### Directions
Translate into Spanish this sentence from the text on object storage for HPC: "Once the data has been archived, it is immutable and secure."

Object Storage for HPC
Universities, scientific research institutions and anyone running HPC calculations, need tools that can handle the most demanding use cases. High Performance Computing requires different types of storage to function and high-perf storage solutions are a key element.
In most situations, when there is raw data to capture from a field experiment, a ‘burst’ or ‘scratch’ buffer is used to face the extreme bandwidths that can be met.
The data is then gathered for an initial computation stage and dumped on a parallel file system (like the Lustre® file system). That technology is often the only one capable of rich semantics (POSIX) and high concurrency, as well as high throughput.
For the sake of security, once the data has been processed it is sent to an archive (which is usually tape) using an orchestrator such as iRODS. Once the data has been archived, it is immutable and secure. But this means that it is very difficult to retrieve.
The typical latency of any tape library or cold array makes it impractical for further exploitation, which poses a real problem for scientists who want to run additional analysis on archived data. To do so would require restoring the dataset on the parallel file system, which would also require higher capacities.

### Provided data
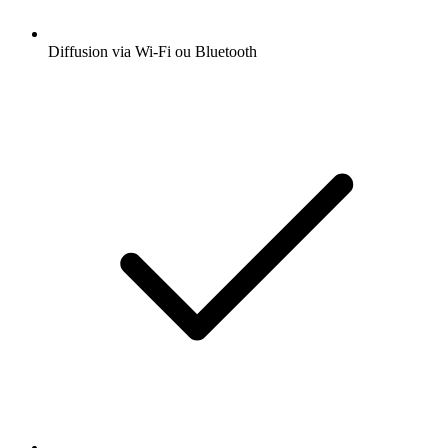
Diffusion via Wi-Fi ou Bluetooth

* * *

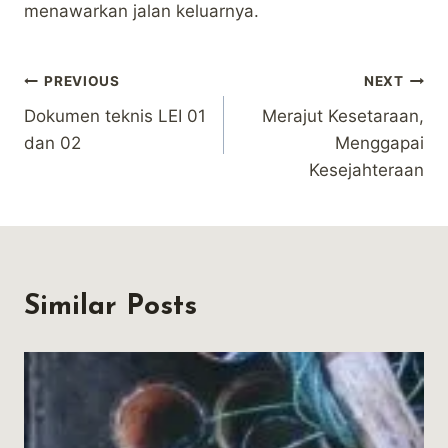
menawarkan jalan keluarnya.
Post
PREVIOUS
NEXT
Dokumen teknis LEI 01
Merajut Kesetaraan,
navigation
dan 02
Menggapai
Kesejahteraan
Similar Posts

==

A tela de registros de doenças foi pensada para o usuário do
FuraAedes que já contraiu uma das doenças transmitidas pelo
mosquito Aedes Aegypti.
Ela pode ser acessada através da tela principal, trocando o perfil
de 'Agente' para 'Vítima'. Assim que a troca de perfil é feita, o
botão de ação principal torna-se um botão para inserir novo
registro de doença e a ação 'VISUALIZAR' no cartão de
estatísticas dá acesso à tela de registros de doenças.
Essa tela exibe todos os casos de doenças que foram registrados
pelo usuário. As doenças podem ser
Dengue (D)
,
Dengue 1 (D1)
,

### Problem solution
Una vez que los datos se han archivado, son inmutables y seguros.